The problem: All lines holding the word "format" should be located in the records and copied.

Source records:
- - -
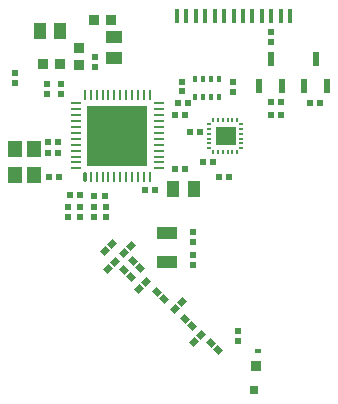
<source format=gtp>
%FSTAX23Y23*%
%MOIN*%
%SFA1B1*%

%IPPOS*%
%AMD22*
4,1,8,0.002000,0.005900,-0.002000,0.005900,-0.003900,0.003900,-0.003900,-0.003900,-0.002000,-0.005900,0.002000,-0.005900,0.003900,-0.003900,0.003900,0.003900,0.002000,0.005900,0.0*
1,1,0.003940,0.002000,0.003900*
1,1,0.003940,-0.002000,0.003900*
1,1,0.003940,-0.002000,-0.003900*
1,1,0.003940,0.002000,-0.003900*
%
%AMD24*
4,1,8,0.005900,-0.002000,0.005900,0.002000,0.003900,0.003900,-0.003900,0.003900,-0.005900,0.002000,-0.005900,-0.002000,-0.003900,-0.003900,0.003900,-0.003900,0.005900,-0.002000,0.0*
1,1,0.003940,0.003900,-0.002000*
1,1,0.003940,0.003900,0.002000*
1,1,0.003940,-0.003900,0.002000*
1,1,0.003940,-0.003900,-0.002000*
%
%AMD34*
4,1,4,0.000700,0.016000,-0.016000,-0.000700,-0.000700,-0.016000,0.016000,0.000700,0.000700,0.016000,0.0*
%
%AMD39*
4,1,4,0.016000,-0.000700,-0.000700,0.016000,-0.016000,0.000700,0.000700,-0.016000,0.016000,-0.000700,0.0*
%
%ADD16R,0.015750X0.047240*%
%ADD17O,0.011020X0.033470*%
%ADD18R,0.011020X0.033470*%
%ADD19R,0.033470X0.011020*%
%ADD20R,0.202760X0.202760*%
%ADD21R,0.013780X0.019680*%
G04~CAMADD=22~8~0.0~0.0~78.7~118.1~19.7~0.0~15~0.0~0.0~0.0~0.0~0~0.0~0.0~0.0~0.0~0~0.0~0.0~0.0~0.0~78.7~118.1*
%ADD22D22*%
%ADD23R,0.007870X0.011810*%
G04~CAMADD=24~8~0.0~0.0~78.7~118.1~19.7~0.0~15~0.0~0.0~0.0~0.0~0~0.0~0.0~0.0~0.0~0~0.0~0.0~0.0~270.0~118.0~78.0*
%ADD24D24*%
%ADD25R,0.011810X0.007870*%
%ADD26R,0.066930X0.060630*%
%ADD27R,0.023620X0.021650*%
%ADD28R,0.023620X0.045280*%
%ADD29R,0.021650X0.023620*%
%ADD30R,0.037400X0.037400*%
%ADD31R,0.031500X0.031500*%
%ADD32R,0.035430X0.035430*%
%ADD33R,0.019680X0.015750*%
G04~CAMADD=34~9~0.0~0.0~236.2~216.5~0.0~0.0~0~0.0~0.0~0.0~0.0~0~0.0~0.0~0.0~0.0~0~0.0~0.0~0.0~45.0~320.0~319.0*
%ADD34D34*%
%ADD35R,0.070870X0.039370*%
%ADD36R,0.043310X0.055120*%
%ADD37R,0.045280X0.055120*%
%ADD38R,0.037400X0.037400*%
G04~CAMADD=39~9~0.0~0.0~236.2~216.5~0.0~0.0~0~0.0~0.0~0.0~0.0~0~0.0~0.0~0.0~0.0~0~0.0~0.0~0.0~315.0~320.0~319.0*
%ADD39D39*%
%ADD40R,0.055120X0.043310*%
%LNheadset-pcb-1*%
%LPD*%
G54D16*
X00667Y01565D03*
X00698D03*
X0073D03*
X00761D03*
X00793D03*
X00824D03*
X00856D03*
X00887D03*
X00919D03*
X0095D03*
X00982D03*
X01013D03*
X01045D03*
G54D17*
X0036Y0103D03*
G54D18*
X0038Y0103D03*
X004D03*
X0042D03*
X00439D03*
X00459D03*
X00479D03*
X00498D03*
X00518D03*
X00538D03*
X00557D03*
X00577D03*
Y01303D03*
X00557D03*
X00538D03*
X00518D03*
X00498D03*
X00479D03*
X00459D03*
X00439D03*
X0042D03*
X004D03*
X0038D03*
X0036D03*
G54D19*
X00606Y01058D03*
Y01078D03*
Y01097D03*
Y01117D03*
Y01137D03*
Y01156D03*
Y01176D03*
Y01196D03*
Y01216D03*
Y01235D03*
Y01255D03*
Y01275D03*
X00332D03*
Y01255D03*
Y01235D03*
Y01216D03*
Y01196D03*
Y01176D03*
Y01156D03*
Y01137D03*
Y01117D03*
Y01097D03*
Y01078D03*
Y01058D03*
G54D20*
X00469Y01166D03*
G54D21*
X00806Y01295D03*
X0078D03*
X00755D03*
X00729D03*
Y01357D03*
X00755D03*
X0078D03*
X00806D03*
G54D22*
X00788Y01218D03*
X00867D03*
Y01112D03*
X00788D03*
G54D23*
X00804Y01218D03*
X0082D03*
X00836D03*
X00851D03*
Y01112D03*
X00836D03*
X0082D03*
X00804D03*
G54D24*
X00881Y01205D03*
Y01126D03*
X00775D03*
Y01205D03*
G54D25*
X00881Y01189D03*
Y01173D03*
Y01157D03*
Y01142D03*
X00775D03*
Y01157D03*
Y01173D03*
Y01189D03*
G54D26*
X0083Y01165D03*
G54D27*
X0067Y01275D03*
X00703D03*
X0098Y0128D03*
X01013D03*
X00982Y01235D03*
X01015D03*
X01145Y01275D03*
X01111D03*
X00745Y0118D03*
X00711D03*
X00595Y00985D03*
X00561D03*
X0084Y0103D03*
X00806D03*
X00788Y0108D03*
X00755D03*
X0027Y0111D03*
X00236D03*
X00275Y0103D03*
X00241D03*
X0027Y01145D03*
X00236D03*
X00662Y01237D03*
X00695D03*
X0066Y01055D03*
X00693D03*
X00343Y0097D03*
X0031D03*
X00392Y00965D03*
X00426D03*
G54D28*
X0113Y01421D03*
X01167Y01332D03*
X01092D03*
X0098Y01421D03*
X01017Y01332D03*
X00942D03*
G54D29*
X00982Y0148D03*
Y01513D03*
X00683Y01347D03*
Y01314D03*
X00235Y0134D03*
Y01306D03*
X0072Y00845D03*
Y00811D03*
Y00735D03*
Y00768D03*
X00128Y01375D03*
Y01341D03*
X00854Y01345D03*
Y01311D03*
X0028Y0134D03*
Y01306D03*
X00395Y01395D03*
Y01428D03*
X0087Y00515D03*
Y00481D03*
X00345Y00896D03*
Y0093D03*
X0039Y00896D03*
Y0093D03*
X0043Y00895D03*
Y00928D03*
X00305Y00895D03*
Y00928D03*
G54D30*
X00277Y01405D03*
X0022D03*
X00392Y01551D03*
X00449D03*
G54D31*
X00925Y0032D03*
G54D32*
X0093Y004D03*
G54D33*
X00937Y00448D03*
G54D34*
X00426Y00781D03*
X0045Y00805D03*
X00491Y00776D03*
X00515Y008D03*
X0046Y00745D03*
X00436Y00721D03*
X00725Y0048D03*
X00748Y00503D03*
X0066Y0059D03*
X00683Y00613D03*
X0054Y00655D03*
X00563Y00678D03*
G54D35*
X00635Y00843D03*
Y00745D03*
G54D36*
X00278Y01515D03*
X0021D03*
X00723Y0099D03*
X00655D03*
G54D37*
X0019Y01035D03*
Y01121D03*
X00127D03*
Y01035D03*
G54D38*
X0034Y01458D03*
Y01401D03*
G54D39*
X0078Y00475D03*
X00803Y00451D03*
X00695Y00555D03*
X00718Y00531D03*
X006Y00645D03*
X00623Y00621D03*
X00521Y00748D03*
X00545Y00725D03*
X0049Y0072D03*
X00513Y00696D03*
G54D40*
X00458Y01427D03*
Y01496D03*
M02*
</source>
- - -
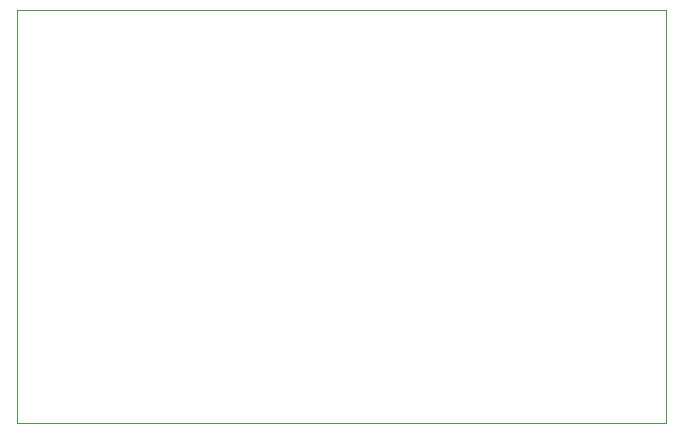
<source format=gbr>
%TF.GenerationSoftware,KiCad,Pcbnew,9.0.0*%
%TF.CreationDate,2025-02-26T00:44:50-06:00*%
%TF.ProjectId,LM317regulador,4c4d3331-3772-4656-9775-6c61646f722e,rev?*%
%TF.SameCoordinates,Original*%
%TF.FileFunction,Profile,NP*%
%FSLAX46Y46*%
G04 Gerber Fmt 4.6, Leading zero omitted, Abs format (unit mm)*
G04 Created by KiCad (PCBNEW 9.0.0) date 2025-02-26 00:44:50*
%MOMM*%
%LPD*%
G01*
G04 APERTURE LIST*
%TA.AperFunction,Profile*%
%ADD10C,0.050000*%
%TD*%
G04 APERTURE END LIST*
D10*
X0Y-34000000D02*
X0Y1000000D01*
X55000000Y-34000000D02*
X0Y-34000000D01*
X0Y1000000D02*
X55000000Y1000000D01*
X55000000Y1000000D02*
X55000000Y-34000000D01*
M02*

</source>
- - -
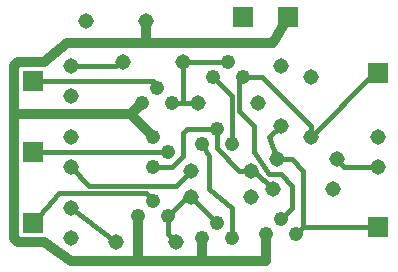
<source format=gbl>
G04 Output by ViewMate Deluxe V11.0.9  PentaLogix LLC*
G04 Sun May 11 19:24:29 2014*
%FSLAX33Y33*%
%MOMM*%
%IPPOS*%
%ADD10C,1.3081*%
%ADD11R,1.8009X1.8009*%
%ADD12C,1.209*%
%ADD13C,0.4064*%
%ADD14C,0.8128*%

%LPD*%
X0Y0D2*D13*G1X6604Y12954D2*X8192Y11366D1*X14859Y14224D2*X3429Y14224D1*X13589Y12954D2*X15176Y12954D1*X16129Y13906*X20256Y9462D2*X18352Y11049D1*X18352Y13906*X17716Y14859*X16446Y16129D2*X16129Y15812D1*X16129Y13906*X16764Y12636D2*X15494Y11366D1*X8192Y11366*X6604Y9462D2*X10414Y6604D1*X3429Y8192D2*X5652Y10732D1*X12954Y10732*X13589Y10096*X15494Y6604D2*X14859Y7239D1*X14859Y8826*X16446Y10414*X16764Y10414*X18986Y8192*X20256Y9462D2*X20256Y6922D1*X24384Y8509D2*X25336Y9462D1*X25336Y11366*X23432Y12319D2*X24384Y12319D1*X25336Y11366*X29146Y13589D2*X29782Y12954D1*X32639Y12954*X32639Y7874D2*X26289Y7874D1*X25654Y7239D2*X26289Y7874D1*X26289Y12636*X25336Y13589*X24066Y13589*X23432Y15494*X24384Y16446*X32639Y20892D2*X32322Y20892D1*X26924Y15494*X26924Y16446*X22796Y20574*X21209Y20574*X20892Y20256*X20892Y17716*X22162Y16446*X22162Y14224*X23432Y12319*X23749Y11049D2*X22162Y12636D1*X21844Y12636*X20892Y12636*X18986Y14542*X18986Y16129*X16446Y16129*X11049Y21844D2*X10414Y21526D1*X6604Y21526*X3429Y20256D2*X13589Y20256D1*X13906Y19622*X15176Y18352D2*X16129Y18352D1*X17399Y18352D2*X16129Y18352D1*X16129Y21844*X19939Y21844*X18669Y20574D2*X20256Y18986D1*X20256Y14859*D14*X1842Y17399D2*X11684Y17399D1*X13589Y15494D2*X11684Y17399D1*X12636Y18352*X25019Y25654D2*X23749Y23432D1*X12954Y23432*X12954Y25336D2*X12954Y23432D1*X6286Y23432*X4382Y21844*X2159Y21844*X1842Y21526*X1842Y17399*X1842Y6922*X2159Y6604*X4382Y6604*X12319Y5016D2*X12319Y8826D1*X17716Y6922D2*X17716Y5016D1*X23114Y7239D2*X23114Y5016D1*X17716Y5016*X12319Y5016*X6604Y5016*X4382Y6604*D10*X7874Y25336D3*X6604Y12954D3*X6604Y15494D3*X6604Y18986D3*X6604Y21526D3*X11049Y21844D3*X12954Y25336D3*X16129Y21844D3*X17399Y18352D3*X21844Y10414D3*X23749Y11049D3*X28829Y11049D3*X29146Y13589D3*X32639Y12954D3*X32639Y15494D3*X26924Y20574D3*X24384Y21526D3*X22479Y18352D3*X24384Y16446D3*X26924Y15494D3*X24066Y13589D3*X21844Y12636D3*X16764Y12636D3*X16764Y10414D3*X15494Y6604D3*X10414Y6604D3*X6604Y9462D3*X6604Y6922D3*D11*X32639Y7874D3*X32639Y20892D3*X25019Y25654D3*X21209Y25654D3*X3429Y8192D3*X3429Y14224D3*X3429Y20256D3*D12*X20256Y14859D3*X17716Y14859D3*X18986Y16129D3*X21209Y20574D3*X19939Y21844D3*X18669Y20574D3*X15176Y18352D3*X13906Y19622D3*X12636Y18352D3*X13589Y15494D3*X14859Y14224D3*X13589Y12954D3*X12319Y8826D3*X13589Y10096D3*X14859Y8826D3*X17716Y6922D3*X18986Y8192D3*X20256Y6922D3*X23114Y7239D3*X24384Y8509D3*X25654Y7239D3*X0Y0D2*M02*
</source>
- - -
Solution for this task:
<source format=gtp>
<source format=gbr>
G04 Gerber Fmt 4.6, Leading zero omitted, Abs format (unit mm)*
<source format=gbl>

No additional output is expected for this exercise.